━━ RECORDS PROVIDED ━━
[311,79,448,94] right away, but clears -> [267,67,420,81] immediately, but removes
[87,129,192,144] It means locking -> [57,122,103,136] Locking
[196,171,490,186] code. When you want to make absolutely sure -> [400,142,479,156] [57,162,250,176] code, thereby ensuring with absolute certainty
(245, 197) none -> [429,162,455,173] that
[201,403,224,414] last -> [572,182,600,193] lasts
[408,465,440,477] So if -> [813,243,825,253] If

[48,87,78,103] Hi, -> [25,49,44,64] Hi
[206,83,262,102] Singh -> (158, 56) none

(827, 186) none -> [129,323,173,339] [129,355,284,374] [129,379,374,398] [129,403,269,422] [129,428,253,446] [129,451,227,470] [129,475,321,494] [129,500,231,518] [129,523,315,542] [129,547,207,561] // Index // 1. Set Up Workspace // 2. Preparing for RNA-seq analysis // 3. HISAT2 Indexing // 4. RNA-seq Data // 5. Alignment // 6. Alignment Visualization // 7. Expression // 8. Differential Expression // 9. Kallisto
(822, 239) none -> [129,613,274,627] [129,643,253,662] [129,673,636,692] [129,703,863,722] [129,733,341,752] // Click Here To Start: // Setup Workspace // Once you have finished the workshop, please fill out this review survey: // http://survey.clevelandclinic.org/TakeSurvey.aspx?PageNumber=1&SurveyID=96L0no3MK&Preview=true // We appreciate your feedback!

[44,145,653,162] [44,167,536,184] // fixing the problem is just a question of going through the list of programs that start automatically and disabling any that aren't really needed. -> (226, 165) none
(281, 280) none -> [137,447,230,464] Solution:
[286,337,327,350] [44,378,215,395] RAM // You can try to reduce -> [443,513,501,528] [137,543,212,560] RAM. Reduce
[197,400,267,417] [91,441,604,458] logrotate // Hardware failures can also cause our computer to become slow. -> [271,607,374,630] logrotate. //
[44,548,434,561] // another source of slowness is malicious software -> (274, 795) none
━━━
What you return must match the records exactly, line for line.

[311,79,448,94] right away, but clears -> [267,67,420,81] immediately, but removes
[87,129,192,144] It means locking -> [57,122,103,136] Locking
[196,171,490,186] code. When you want to make absolutely sure -> [400,142,479,156] [57,162,250,176] code, thereby ensuring with absolute certainty
(245, 197) none -> [429,162,455,173] that
[201,403,224,414] last -> [572,182,600,193] lasts
[408,465,440,477] So if -> [813,243,825,253] If

[48,87,78,103] Hi, -> [25,49,44,64] Hi
[206,83,262,102] Singh -> (158, 56) none

(827, 186) none -> [129,323,173,339] [129,355,284,374] [129,379,374,398] [129,403,269,422] [129,428,253,446] [129,451,227,470] [129,475,321,494] [129,500,231,518] [129,523,315,542] [129,547,207,561] // Index // 1. Set Up Workspace // 2. Preparing for RNA-seq analysis // 3. HISAT2 Indexing // 4. RNA-seq Data // 5. Alignment // 6. Alignment Visualization // 7. Expression // 8. Differential Expression // 9. Kallisto
(822, 239) none -> [129,613,274,627] [129,643,253,662] [129,673,636,692] [129,703,863,722] [129,733,341,752] // Click Here To Start: // Setup Workspace // Once you have finished the workshop, please fill out this review survey: // http://survey.clevelandclinic.org/TakeSurvey.aspx?PageNumber=1&SurveyID=96L0no3MK&Preview=true // We appreciate your feedback!

[44,145,653,162] [44,167,536,184] // fixing the problem is just a question of going through the list of programs that start automatically and disabling any that aren't really needed. -> (226, 165) none
(281, 280) none -> [137,447,230,464] Solution:
[286,337,327,350] [44,378,215,395] RAM // You can try to reduce -> [443,513,501,528] [137,543,212,560] RAM. Reduce
[197,400,267,417] [91,441,604,458] logrotate // Hardware failures can also cause our computer to become slow. -> [271,607,374,630] logrotate. //
[44,548,434,561] // another source of slowness is malicious software -> (274, 795) none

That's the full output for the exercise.